Exercise goal
Copy every entry exactly as it reads and exclude whatever pictures appear.
════════
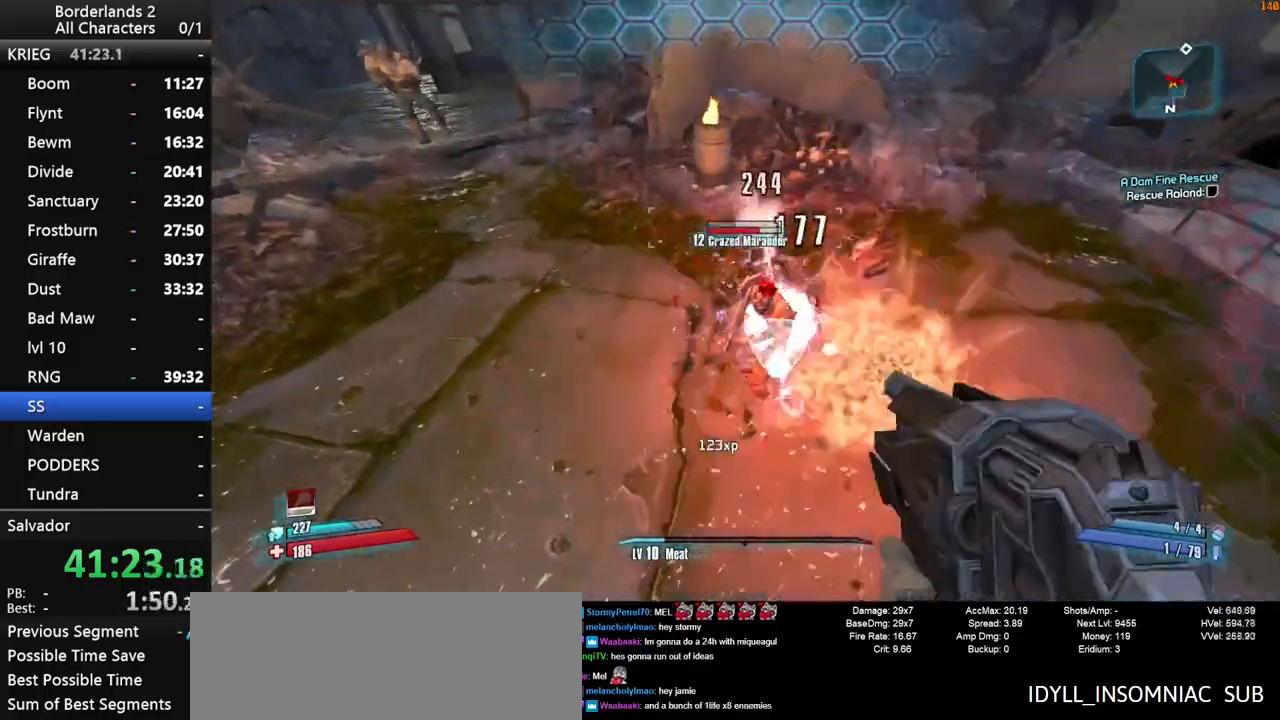
{"keys": ["d", "w"], "mouse": [], "events": [[416, "shift", "up"], [466, "mouse_wheel_down", "up"], [466, "w", "down"]]}
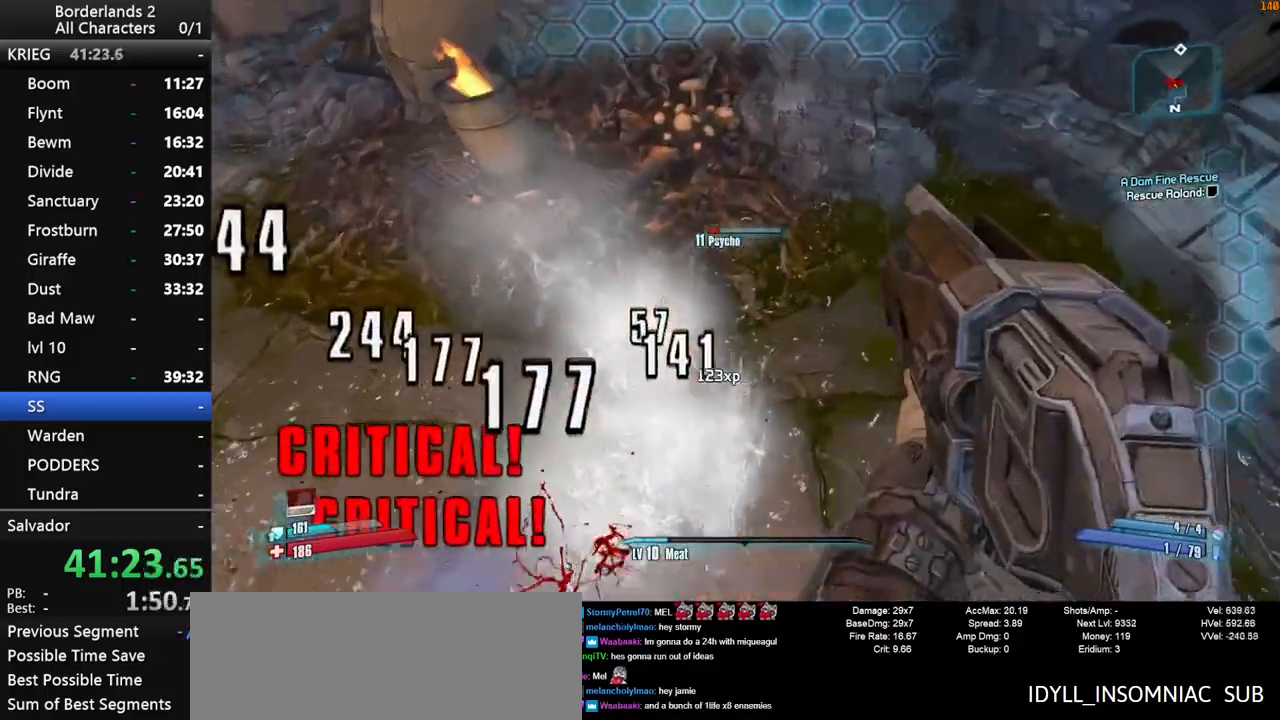
{"keys": ["shift", "w"], "mouse": [], "events": [[100, "d", "up"], [200, "mouse_wheel_up", "down"], [250, "mouse_wheel_up", "up"], [283, "shift", "down"]]}
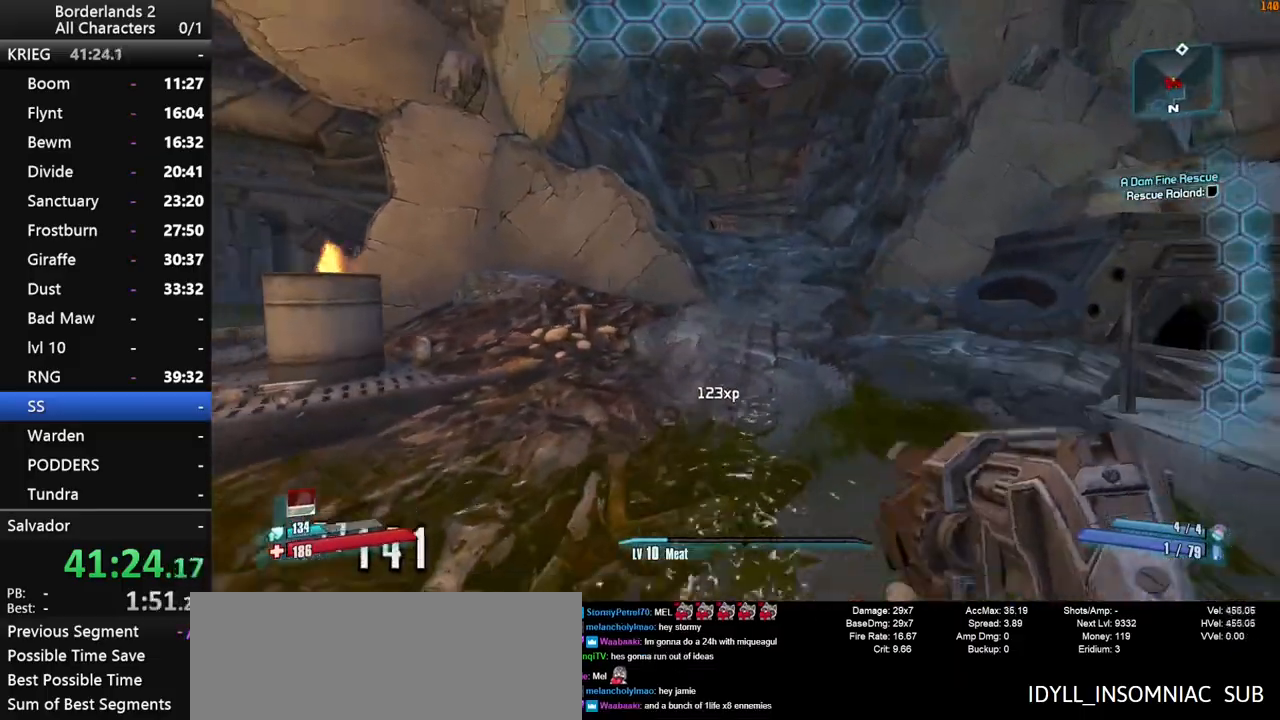
{"keys": ["shift", "space", "w"], "mouse": [], "events": [[350, "space", "down"]]}
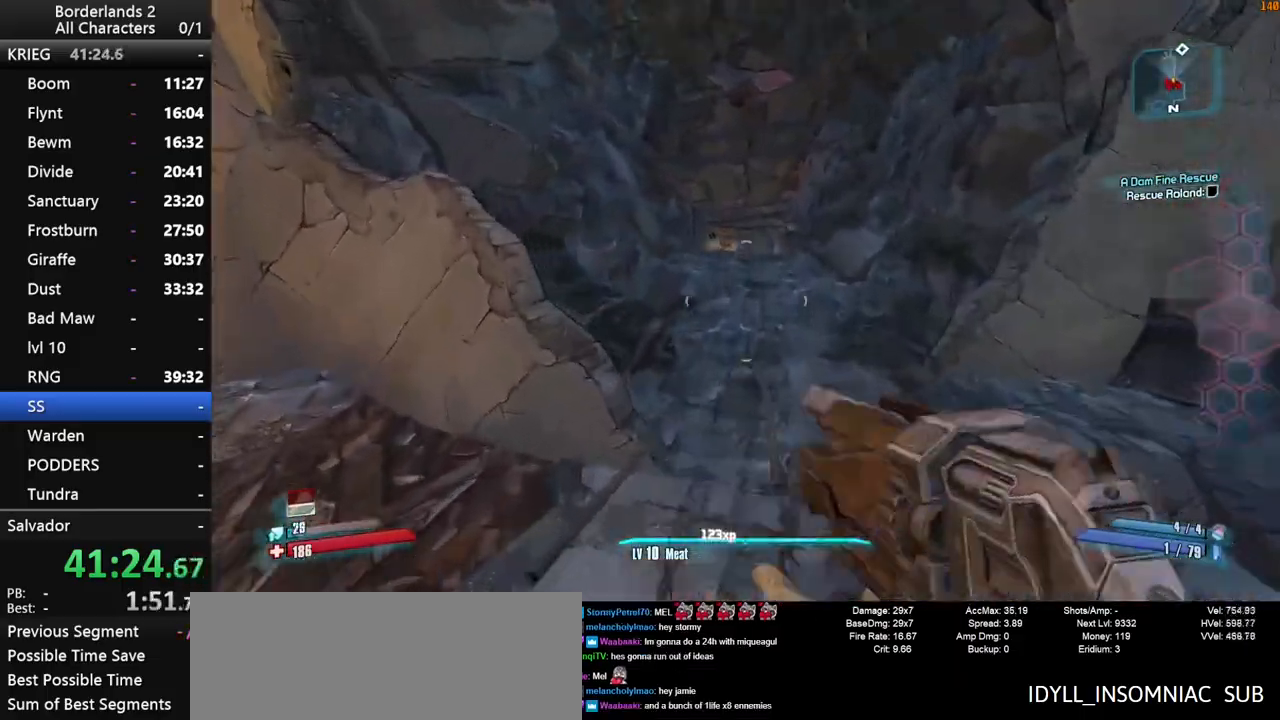
{"keys": ["w"], "mouse": [], "events": [[83, "space", "up"], [366, "shift", "up"]]}
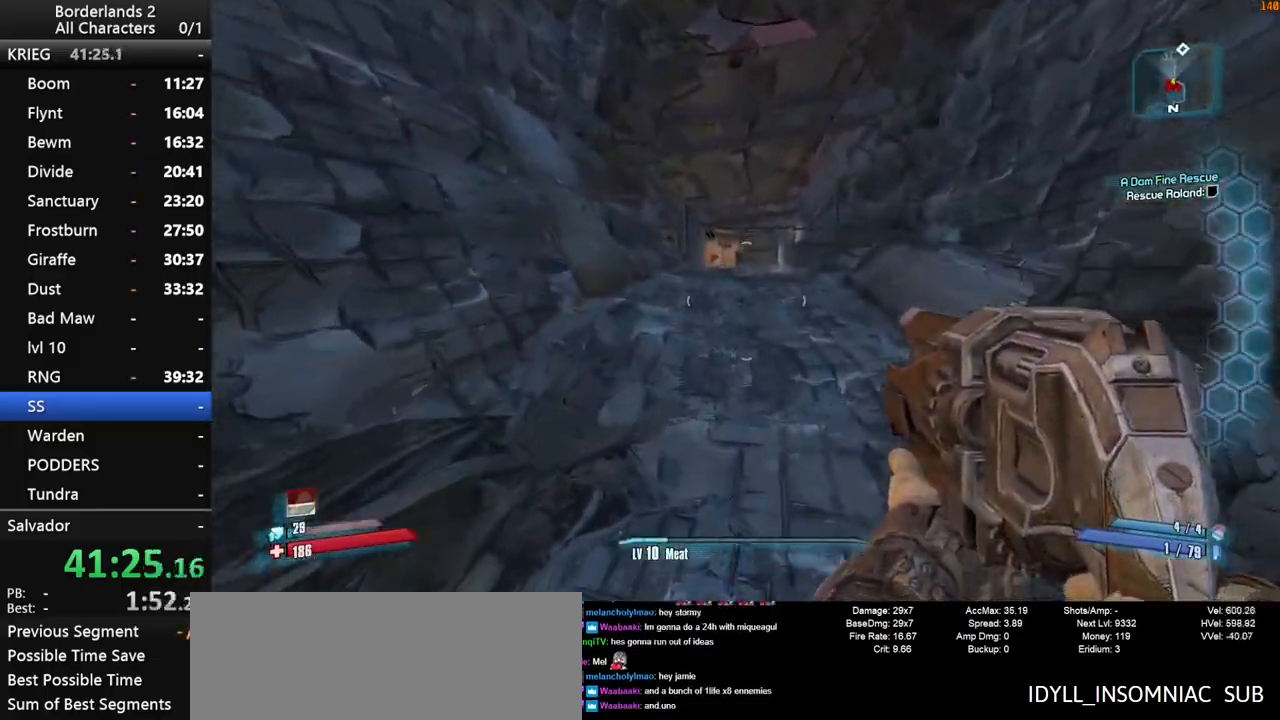
{"keys": ["w"], "mouse": [], "events": []}
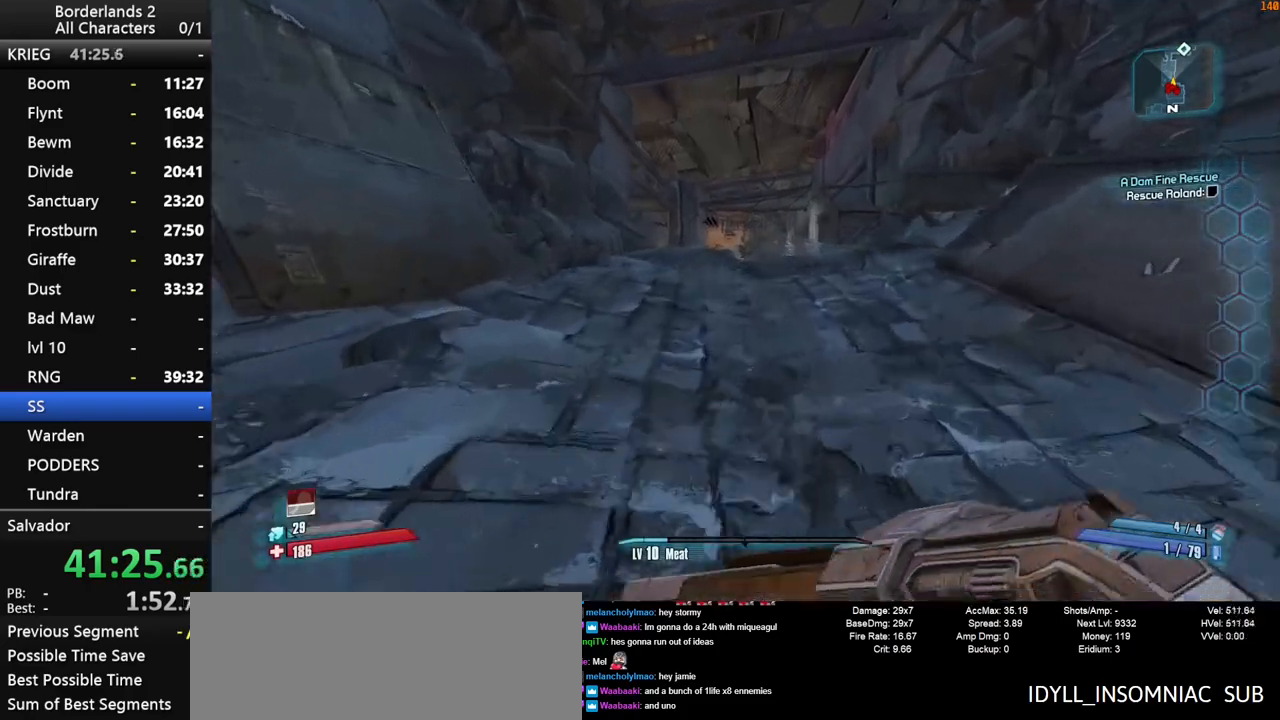
{"keys": ["space", "w"], "mouse": [], "events": [[16, "shift", "down"], [300, "shift", "up"], [450, "space", "down"]]}
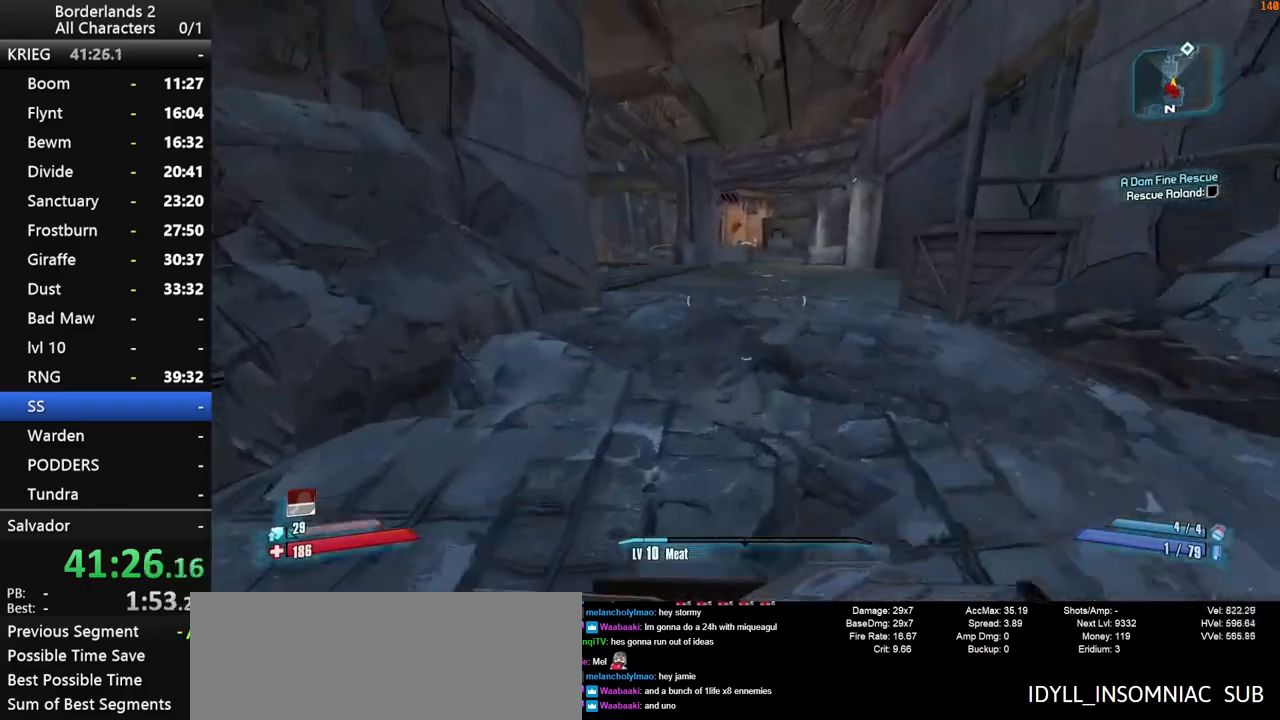
{"keys": ["space", "w"], "mouse": [], "events": []}
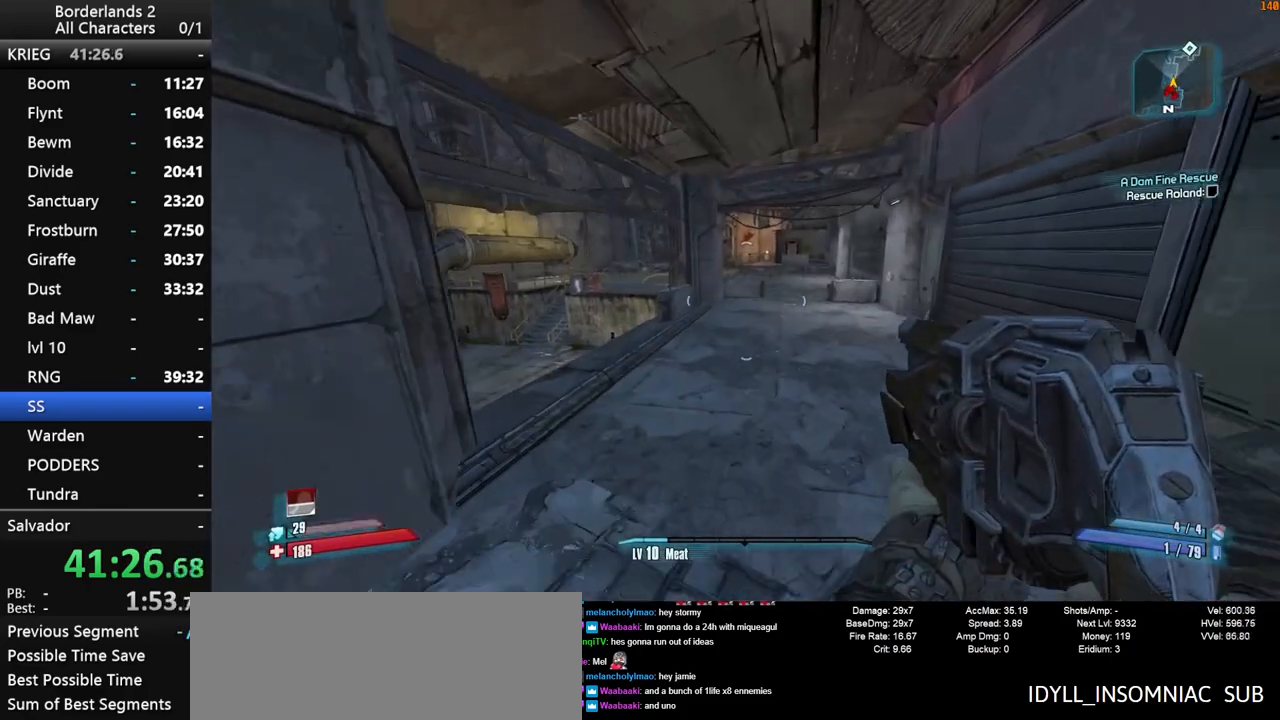
{"keys": ["w"], "mouse": [], "events": [[150, "space", "up"]]}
════════
Finished task
{"keys": ["d", "w"], "mouse": [], "events": [[416, "shift", "up"], [466, "mouse_wheel_down", "up"], [466, "w", "down"]]}
{"keys": ["shift", "w"], "mouse": [], "events": [[100, "d", "up"], [200, "mouse_wheel_up", "down"], [250, "mouse_wheel_up", "up"], [283, "shift", "down"]]}
{"keys": ["shift", "space", "w"], "mouse": [], "events": [[350, "space", "down"]]}
{"keys": ["w"], "mouse": [], "events": [[83, "space", "up"], [366, "shift", "up"]]}
{"keys": ["w"], "mouse": [], "events": []}
{"keys": ["space", "w"], "mouse": [], "events": [[16, "shift", "down"], [300, "shift", "up"], [450, "space", "down"]]}
{"keys": ["space", "w"], "mouse": [], "events": []}
{"keys": ["w"], "mouse": [], "events": [[150, "space", "up"]]}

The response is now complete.